Tenho muito medo de imaginar o que pode acontecer quando esse desejo também se
manifestar em meu estado consciente.
E para mostrar que
não estou mentindo, peço que procure pelo terreno baldio da Av Zachi Narchi.
Sei que é um pedido estranho para se fazer a um homem da sua categoria, mas
peço que entenda o desespero deste apelo. Lá você deve encontrar minha velha
mochila jeans azul e a trouxa ensanguentada que enrolei com sacos de lixo com
os dois cadáveres daqueles pobres cães.
Por favor, doutor,
não negue ajuda a este pobre condenado... Agora sei, de um jeito terrível, que
devemos respeitar as coisas que não entendemos. Por mais estranhas que pareçam.
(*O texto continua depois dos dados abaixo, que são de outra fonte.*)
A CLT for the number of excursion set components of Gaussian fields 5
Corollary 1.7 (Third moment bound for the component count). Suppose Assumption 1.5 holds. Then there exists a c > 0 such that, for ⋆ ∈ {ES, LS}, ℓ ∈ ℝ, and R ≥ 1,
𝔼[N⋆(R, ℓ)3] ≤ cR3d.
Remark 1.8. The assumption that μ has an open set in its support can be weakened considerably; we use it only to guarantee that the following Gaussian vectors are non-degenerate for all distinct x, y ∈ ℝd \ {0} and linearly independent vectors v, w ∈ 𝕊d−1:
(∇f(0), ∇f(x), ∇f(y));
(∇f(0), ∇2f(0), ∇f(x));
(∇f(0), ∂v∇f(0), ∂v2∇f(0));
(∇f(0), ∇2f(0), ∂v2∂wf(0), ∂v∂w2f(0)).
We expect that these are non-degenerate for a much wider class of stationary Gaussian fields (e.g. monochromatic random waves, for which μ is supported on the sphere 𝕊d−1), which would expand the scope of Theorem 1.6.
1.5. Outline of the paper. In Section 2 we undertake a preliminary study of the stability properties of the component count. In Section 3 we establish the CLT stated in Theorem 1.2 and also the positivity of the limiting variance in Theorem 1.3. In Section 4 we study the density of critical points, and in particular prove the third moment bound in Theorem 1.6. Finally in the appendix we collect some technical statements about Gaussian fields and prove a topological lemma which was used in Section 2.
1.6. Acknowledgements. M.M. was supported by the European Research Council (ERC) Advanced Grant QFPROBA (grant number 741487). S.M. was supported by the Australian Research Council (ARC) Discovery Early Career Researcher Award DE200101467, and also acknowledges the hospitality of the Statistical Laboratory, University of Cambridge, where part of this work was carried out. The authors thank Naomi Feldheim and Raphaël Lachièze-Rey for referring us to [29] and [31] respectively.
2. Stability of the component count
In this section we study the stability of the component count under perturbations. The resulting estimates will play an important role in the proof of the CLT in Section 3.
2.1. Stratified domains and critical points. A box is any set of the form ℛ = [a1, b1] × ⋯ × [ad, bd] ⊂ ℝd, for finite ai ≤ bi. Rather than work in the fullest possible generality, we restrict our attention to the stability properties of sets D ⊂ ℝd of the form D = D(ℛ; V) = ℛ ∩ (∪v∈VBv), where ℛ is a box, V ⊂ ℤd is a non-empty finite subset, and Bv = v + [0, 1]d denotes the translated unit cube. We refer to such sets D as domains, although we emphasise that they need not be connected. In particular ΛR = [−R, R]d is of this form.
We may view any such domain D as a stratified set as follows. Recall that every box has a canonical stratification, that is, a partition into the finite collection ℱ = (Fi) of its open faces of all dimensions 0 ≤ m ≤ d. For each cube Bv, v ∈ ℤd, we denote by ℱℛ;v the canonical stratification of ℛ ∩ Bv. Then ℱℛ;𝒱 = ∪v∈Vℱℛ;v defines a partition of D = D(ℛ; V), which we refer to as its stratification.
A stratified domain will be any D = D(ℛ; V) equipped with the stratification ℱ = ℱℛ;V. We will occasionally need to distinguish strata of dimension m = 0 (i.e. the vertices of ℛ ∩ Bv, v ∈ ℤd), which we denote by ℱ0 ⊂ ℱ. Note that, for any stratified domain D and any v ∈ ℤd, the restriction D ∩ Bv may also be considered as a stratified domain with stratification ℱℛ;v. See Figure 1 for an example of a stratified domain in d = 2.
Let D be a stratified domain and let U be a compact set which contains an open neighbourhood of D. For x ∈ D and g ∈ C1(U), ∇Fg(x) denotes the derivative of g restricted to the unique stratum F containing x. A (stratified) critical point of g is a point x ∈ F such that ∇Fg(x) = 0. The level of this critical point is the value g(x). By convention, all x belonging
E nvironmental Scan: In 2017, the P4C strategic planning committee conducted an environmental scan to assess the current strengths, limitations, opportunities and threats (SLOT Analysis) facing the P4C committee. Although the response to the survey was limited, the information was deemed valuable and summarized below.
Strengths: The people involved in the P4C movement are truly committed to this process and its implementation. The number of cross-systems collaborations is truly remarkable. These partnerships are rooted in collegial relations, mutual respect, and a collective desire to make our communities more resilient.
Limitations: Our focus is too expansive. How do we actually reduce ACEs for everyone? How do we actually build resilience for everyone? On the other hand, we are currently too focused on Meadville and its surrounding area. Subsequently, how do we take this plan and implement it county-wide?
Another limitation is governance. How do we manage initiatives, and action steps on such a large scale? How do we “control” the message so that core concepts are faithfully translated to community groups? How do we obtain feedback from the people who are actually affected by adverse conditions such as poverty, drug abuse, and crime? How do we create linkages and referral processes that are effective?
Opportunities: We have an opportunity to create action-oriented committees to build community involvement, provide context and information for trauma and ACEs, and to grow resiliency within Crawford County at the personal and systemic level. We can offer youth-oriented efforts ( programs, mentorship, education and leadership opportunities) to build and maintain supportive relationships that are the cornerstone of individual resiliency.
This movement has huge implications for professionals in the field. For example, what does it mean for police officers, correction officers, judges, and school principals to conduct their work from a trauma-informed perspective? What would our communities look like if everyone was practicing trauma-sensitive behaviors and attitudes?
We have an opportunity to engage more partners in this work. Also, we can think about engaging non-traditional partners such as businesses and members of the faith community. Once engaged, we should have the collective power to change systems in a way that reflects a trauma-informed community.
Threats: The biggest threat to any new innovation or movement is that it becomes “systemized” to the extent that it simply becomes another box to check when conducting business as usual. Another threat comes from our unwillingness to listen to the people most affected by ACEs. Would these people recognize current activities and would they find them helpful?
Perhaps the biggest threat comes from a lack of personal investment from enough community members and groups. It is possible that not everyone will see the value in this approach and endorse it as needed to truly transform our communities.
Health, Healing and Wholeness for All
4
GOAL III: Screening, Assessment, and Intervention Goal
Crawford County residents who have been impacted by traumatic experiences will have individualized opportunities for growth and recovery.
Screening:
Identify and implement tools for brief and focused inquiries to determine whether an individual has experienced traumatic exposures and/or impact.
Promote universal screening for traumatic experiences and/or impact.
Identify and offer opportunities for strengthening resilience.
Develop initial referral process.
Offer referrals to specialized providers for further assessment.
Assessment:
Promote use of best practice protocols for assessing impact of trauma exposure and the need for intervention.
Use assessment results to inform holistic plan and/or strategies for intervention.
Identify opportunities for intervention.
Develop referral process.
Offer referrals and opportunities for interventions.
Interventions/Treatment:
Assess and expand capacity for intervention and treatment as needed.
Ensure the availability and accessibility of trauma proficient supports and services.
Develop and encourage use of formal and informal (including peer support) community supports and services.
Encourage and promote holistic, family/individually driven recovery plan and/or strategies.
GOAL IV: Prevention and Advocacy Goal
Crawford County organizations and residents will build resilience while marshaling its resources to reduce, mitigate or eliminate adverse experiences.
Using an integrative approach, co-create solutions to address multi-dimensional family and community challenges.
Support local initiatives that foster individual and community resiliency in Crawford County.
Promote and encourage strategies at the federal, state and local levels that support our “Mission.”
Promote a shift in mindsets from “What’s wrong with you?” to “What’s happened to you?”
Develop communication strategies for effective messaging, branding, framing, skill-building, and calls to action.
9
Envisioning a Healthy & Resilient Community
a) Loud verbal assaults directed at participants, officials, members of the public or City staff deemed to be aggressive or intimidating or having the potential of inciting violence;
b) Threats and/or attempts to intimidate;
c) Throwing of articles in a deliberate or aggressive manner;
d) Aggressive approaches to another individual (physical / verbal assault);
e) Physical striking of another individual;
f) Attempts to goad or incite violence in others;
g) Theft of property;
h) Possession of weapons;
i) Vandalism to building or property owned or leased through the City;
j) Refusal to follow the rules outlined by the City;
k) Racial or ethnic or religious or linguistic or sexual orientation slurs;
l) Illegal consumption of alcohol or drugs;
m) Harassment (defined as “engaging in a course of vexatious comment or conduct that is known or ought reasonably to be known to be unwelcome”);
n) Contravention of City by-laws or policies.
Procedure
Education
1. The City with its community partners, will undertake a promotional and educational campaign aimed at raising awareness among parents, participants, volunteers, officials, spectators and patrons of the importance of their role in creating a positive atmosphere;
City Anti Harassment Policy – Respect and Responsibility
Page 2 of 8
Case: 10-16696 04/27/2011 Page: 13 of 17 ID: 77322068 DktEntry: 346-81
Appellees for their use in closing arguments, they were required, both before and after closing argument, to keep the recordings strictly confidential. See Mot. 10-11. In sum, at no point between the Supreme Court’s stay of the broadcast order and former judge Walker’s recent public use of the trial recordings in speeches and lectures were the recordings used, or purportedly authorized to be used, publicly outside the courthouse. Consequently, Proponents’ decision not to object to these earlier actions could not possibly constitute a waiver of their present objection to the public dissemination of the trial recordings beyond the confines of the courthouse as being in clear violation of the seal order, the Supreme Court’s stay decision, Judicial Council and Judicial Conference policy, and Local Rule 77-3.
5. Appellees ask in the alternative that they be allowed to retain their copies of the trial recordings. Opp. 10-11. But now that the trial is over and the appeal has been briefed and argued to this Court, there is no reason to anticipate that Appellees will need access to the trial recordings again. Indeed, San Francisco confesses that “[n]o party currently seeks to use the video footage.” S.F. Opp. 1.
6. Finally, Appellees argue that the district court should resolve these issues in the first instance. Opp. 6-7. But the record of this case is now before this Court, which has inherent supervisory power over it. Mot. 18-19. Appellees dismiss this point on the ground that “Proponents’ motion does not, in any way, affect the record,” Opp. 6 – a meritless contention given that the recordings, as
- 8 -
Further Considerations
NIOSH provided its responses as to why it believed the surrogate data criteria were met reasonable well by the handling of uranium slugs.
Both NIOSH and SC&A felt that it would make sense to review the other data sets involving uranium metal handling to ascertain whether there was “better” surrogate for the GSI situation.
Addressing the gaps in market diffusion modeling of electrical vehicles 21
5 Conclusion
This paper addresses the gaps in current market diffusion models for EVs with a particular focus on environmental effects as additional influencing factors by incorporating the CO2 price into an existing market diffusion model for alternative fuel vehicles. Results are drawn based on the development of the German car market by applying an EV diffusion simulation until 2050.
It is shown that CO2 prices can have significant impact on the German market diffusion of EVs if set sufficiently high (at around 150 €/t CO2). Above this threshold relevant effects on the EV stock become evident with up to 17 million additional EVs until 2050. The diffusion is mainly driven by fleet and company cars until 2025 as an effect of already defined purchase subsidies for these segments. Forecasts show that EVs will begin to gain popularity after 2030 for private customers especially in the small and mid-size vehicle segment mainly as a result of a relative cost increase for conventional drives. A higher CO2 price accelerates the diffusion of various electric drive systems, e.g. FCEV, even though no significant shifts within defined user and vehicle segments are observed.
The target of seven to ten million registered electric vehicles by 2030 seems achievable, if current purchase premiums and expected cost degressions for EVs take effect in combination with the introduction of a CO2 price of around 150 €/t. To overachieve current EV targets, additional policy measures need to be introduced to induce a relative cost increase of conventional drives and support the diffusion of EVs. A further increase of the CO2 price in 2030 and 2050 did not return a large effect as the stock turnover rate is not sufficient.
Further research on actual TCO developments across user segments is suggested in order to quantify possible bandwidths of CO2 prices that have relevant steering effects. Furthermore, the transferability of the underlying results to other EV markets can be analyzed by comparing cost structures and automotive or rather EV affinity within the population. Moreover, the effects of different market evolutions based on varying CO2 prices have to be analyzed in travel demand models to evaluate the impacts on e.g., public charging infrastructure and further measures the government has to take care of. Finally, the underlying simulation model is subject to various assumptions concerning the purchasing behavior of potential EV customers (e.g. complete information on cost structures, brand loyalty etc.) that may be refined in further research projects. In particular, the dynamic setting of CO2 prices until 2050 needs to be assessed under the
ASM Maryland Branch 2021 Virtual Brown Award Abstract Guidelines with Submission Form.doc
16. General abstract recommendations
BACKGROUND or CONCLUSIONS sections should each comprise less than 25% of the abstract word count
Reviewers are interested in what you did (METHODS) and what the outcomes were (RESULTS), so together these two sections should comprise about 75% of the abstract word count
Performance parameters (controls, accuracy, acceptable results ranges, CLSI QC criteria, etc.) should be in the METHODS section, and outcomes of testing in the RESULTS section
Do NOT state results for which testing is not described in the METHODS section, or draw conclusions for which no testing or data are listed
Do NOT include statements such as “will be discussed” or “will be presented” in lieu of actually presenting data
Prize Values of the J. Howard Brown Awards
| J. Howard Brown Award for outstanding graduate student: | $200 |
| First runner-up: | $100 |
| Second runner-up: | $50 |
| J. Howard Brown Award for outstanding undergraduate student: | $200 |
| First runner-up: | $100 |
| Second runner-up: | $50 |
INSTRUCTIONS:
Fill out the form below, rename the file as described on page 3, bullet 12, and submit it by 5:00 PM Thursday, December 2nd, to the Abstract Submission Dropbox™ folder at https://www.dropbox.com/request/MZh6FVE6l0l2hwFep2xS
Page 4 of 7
Sei que fiz mal em debochar dos escritos daquela rua... Agora o que eu mais sonho
é em encontrá-los novamente... Me dedicaria a finco para interpretar aqueles
cálculos profanos, mesmo sabendo dos boatos (que agora sei que são verdadeiros)
a cerca de trazerem a loucura a quem ousar terminá-los.
Me responda doutor.
Não vou parar de escrever até pelo menos receber uma resposta sua me mandando
para o Inferno!!
J.P.
Nenhum comentário:
Postar um comentário
Deixe seu comentário!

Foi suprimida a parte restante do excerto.